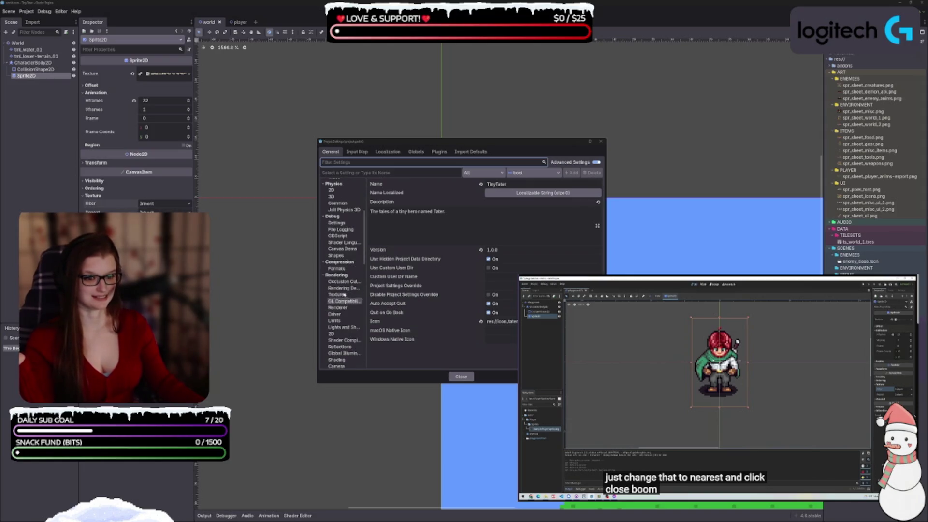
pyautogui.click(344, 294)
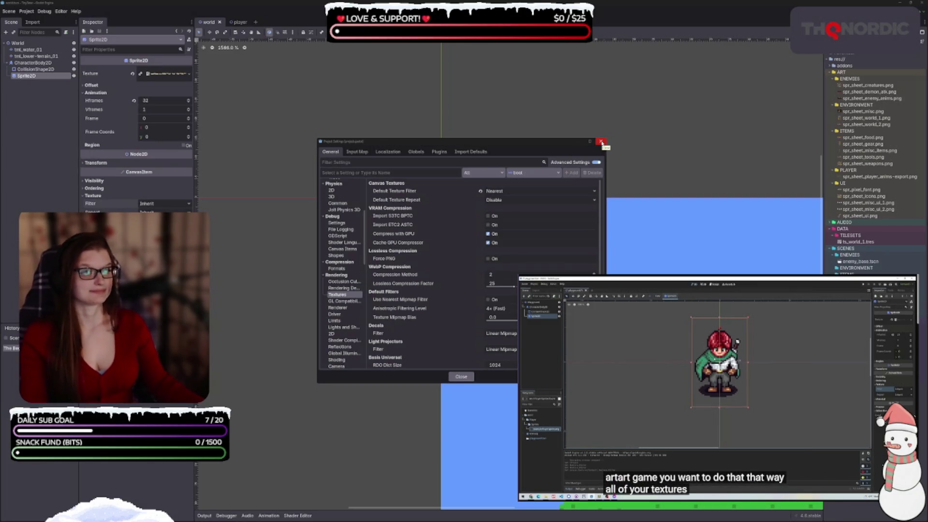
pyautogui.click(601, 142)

---

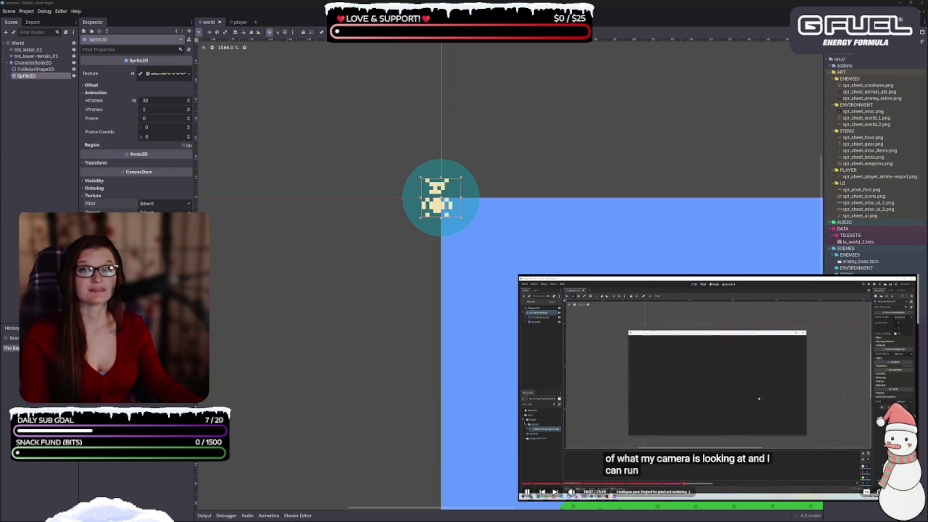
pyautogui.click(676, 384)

---

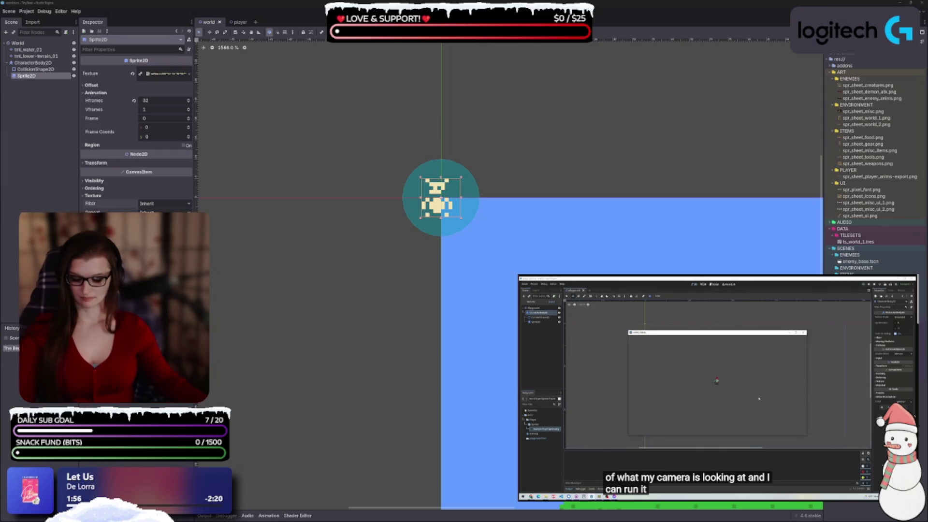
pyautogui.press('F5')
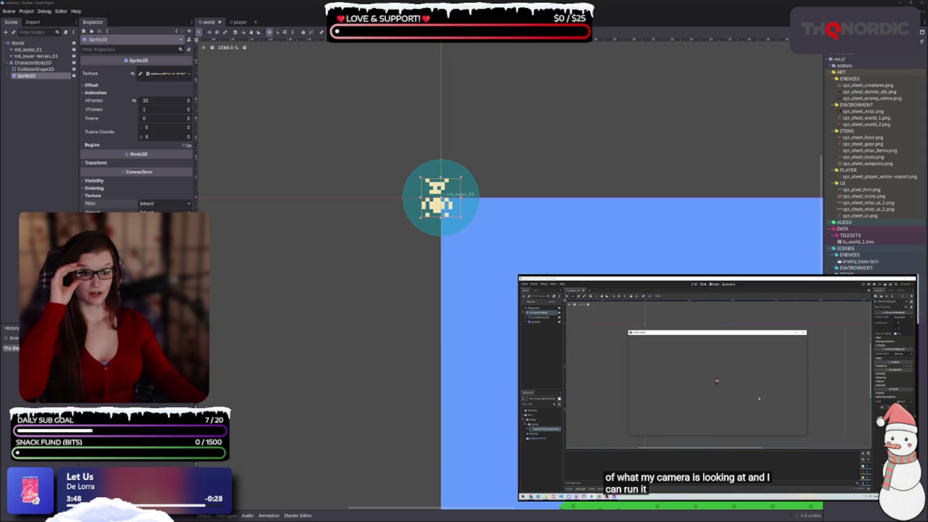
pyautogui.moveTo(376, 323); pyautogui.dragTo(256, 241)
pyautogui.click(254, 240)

* _YOUR GOAL_: In the records above, find the line with "pyautogui.click(344, 294)" and the line with "pyautogui.click(601, 142)". Write out exactly those lines and every one between, with no pictures and no other lines.

* _ANSWER FOR THIS EXERCISE_:
pyautogui.click(344, 294)
pyautogui.click(601, 142)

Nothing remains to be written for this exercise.